What is needed — Reproduce the material from the line containing "- > Security and compliance" through the end of the material, inclusive, switching "government" to "agency" and leaving everything else unchanged.

Extracted entries —
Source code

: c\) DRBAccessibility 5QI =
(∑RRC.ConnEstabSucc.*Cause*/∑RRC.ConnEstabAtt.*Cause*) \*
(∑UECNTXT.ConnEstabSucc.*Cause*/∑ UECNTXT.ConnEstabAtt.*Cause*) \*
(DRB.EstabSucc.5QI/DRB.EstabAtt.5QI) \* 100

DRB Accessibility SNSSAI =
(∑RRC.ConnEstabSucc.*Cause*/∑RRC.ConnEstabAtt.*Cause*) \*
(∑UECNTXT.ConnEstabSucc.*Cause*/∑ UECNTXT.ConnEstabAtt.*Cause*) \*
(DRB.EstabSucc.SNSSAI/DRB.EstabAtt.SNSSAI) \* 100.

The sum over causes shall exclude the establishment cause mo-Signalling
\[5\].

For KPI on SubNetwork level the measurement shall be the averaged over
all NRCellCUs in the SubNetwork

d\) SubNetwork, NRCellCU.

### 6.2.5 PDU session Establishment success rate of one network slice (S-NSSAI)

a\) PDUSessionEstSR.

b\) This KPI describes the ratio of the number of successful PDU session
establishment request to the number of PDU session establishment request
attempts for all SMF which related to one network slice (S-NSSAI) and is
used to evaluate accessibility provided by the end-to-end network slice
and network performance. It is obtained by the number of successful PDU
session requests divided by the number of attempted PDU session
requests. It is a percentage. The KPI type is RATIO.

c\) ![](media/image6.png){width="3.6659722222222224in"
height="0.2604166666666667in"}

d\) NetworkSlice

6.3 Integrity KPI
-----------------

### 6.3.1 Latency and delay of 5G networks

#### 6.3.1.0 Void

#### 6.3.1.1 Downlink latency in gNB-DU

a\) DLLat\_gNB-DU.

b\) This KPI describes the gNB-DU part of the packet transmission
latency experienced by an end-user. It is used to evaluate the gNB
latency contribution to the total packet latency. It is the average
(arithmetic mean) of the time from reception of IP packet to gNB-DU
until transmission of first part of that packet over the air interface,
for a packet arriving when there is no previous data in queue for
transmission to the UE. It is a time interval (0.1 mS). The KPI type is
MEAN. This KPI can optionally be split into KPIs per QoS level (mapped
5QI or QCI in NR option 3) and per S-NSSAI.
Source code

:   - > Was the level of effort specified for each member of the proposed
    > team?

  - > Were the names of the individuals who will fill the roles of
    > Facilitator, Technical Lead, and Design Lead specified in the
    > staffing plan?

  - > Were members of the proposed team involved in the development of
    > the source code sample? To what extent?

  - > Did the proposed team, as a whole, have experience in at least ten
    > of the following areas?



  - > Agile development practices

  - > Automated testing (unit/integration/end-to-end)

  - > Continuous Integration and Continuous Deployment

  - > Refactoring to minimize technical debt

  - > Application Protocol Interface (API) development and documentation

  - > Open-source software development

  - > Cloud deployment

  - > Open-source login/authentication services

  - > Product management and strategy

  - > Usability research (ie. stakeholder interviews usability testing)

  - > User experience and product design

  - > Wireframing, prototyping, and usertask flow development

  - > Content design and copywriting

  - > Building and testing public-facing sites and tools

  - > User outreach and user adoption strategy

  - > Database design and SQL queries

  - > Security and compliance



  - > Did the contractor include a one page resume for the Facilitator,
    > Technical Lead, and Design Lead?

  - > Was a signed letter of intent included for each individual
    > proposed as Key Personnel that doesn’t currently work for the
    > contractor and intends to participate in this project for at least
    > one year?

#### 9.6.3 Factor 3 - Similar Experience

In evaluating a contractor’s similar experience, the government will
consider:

Completed task —
  - > Security and compliance



  - > Did the contractor include a one page resume for the Facilitator,
    > Technical Lead, and Design Lead?

  - > Was a signed letter of intent included for each individual
    > proposed as Key Personnel that doesn’t currently work for the
    > contractor and intends to participate in this project for at least
    > one year?

#### 9.6.3 Factor 3 - Similar Experience

In evaluating a contractor’s similar experience, the agency will
consider:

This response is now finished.